En ce moment, Berthe de Verceil, quatrième fille d’honneur de la reine, vient rejoindre ses compagnes. Elle est d’une beauté mâle et brune, d’une taille élevée ; ses abondants cheveux noirs, ses sourcils prononcés, donneraient à sa figure un certain caractère de dureté si un sourire d’une joyeuse ironie n’effleurait ses lèvres purpurines estompées d’un léger duvet brun. Elle est superbement vêtue d’une robe de damas ponceau et d’une cotte blanche semée de fleurs d’or ; son chaperon, de pareille étoffe, est orné d’un cordon de rubis. Elle tient à la main plusieurs feuillets de papier et dit gaiement à ses compagnes :

— Je veux partager avec vous ma bonne fortune.

diane de sauveterre. — Que veux-tu dire ?

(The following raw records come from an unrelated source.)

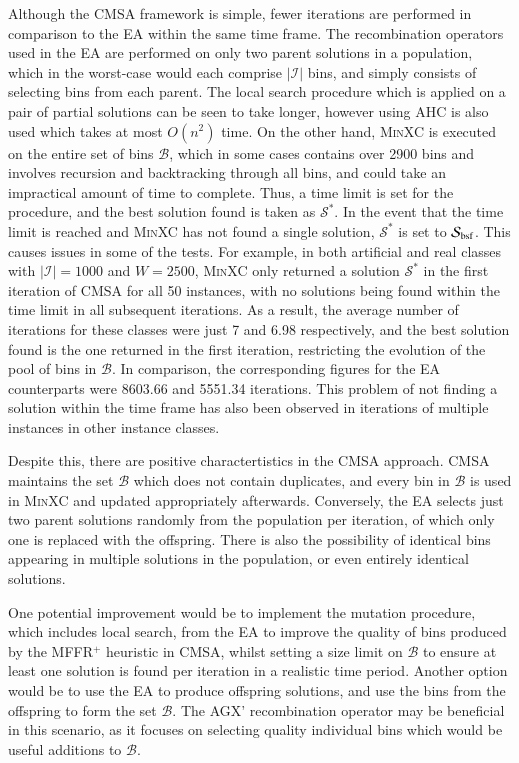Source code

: \documentclass[authoryear]{elsarticle}
\begin{document}
Although the CMSA framework is simple, fewer iterations are performed in comparison to the EA within the same time frame. The recombination operators used in the EA are performed on only two parent solutions in a population, which in the worst-case would each comprise $|\mathcal{I}|$ bins, and simply consists of selecting bins from each parent. The local search procedure which is applied on a pair of partial solutions can be seen to take longer, however using AHC is also used which takes at most $O(n^2)$ time. On the other hand, \textsc{MinXC} is executed on the entire set of bins $\mathcal{B}$, which in some cases contains over 2900 bins and involves recursion and backtracking through all bins, and could take an impractical amount of time to complete. Thus, a time limit is set for the procedure, and the best solution found is taken as $\mathcal{S}^*$. In the event that the time limit is reached and \textsc{MinXC} has not found a single solution, $\mathcal{S}^*$ is set to $\mathcal{S}_{\textup{bsf}}$. This causes issues in some of the tests. For example, in both artificial and real classes with $|\mathcal{I}| = 1000$ and $W =2500$, \textsc{MinXC} only returned a solution $\mathcal{S}^*$ in the first iteration of CMSA for all 50 instances, with no solutions being found within the time limit in all subsequent iterations. As a result, the average number of iterations for these classes were just 7 and 6.98 respectively, and the best solution found is the one returned in the first iteration, restricting the evolution of the pool of bins in $\mathcal{B}$. In comparison, the corresponding figures for the EA counterparts were 8603.66 and 5551.34 iterations. This problem of not finding a solution within the time frame has also been observed in iterations of multiple instances in other instance classes.

Despite this, there are positive charactertistics in the CMSA approach. CMSA maintains the set $\mathcal{B}$ which does not contain duplicates, and every bin in $\mathcal{B}$ is used in \textsc{MinXC} and updated appropriately afterwards. Conversely, the EA selects just two parent solutions randomly from the population per iteration, of which only one is replaced with the offspring. There is also the possibility of identical bins appearing in multiple solutions in the population, or even entirely identical solutions. 

One potential improvement would be to implement the mutation procedure, which includes local search, from the EA to improve the quality of bins produced by the MFFR$^+$ heuristic in CMSA, whilst setting a size limit on $\mathcal{B}$ to ensure at least one solution is found per iteration in a realistic time period. Another option would be to use the EA to produce offspring solutions, and use the bins from the offspring to form the set $\mathcal{B}$. The AGX' recombination operator may be beneficial in this scenario, as it focuses on selecting quality individual bins which would be useful additions to $\mathcal{B}$.
\end{document}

berthe de verceil. — Ce matin, vous le savez, au moment où nous montions à cheval, arrivait de Paris un page que m’envoyait mon cher et beau Brissac… ce page m’apportait des dragées, des fleurs conservées fraîches à miracle, et une lettre des plus amoureuses. Mais ce n’est pas tout ; cette lettre, que j’ai pu lire seulement tout à l’heure, contient… trésor inestimable… les pasquils les plus nouveaux, les plus mordants !

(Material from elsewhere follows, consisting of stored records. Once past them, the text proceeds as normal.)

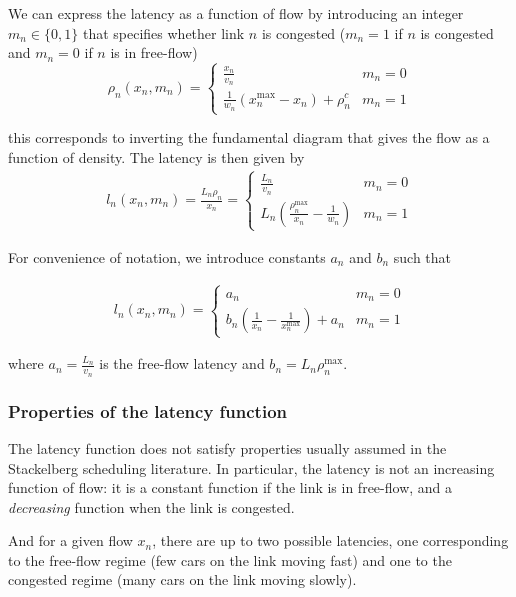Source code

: We can express the latency as a function of flow by introducing an integer $m_n \in \{0, 1\}$ that specifies whether link $n$ is congested ($m_n = 1$ if $n$ is congested and $m_n = 0$ if $n$ is in free-flow)
\[
\rho_n(x_n, m_n) = \begin{cases}
\frac{x_n}{v_n} & m_n = 0 \\
\frac{1}{w_n}(x_n^{\max} - x_n) + \rho_n^c & m_n = 1
\end{cases}
\]

this corresponds to inverting the fundamental diagram that gives the flow as a function of density. The latency is then given by
\begin{align*}
l_n(x_n, m_n) =  \frac{L_n\rho_n}{x_n} = \begin{cases}
\frac{L_n}{v_n} & m_n = 0\\
L_n \left( \frac{\rho_n^{\max}}{x_n} - \frac{1}{w_n} \right) & m_n = 1
\end{cases}
\end{align*}

For convenience of notation, we introduce constants $a_n$ and $b_n$ such that

\begin{align}
\label{eq:latency}
l_n(x_n, m_n) = \begin{cases}
a_n & m_n = 0\\
b_n \left( \frac{1}{x_n} - \frac{1}{x^{\max}_n} \right) + a_n & m_n = 1
\end{cases}
\end{align}

where $a_n = \frac{L_n}{v_n}$ is the free-flow latency and $b_n = L_n\rho_n^{\max}$.

\subsubsection{Properties of the latency function}
The latency function does not satisfy properties usually assumed in the Stackelberg scheduling literature. In particular, the latency is not an increasing function of flow: it is a constant function if the link is in free-flow, and a \emph{decreasing} function when the link is congested.

And for a given flow $x_n$, there are up to two possible latencies, one corresponding to the free-flow regime (few cars on the link moving fast) and one to the congested regime (many cars on the link moving slowly).

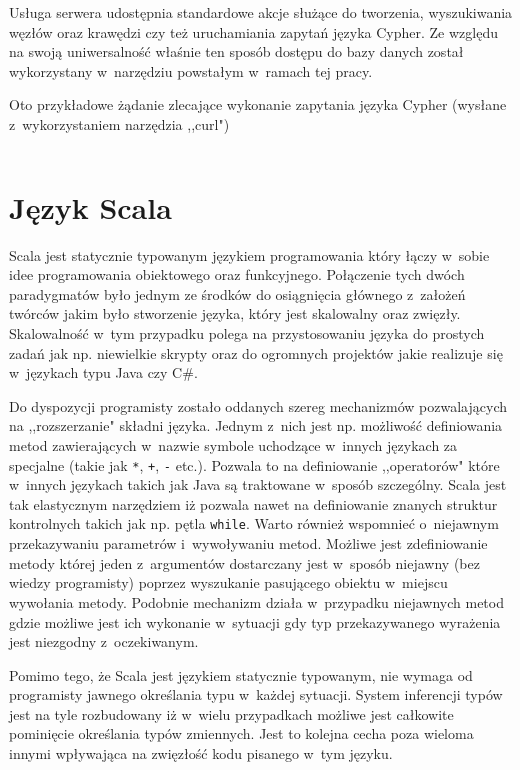 \documentclass{xmgr}
\begin{document}
Usługa serwera udostępnia standardowe akcje służące do tworzenia, wyszukiwania węzłów oraz krawędzi czy też uruchamiania zapytań języka Cypher. Ze względu na swoją uniwersalność właśnie ten sposób dostępu do bazy danych został wykorzystany w~narzędziu powstałym w~ramach tej pracy.

Oto przykładowe żądanie zlecające wykonanie zapytania języka Cypher (wysłane z~wykorzystaniem narzędzia ,,curl")

\inputminted{bash}{listings/bash/neo4j-rest-cypher.sh}

\chapter{Język Scala}

Scala jest statycznie typowanym językiem programowania który łączy w~sobie idee programowania obiektowego oraz funkcyjnego. Połączenie tych dwóch paradygmatów było jednym ze środków do osiągnięcia głównego z~założeń twórców jakim było stworzenie języka, który jest skalowalny oraz zwięzły. Skalowalność w~tym przypadku polega na przystosowaniu języka do prostych zadań jak np. niewielkie skrypty oraz do ogromnych projektów jakie realizuje się w~językach typu Java czy C\#.

Do dyspozycji programisty zostało oddanych szereg mechanizmów pozwalających na ,,rozszerzanie" składni języka. Jednym z~nich jest np. możliwość definiowania metod zawierających w~nazwie symbole uchodzące w~innych językach za specjalne (takie jak \texttt{*}, \texttt{+}, \texttt{-} etc.). Pozwala to na definiowanie ,,operatorów" które w~innych językach takich jak Java są traktowane w~sposób szczególny. Scala jest tak elastycznym narzędziem iż pozwala nawet na definiowanie znanych struktur kontrolnych takich jak np. pętla \texttt{while}. Warto również wspomnieć o~niejawnym przekazywaniu parametrów i~wywoływaniu metod. Możliwe jest zdefiniowanie metody której jeden z~argumentów dostarczany jest w~sposób niejawny (bez wiedzy programisty) poprzez wyszukanie pasującego obiektu w~miejscu wywołania metody. Podobnie mechanizm działa w~przypadku niejawnych metod gdzie możliwe jest ich wykonanie w~sytuacji gdy typ przekazywanego wyrażenia jest niezgodny z~oczekiwanym.

Pomimo tego, że Scala jest językiem statycznie typowanym, nie wymaga od programisty jawnego określania typu w~każdej sytuacji. System inferencji typów jest na tyle rozbudowany iż w~wielu przypadkach możliwe jest całkowite pominięcie określania typów zmiennych. Jest to kolejna cecha poza wieloma innymi wpływająca na zwięzłość kodu pisanego w~tym języku.
\end{document}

diane de sauveterre. — Oh ! la bonne aubaine ! Et contre qui sont-ils, ces pasquils ? 


berthe de verceil. — Innocente !… Contre qui seraient-ils, sinon contre la reine, contre M. le cardinal, contre la cour, contre nous ?

clorinde de vaucernay. — Les malins nous ménagent peu… Nous sommes du moins chansonnées en grande et royale compagnie.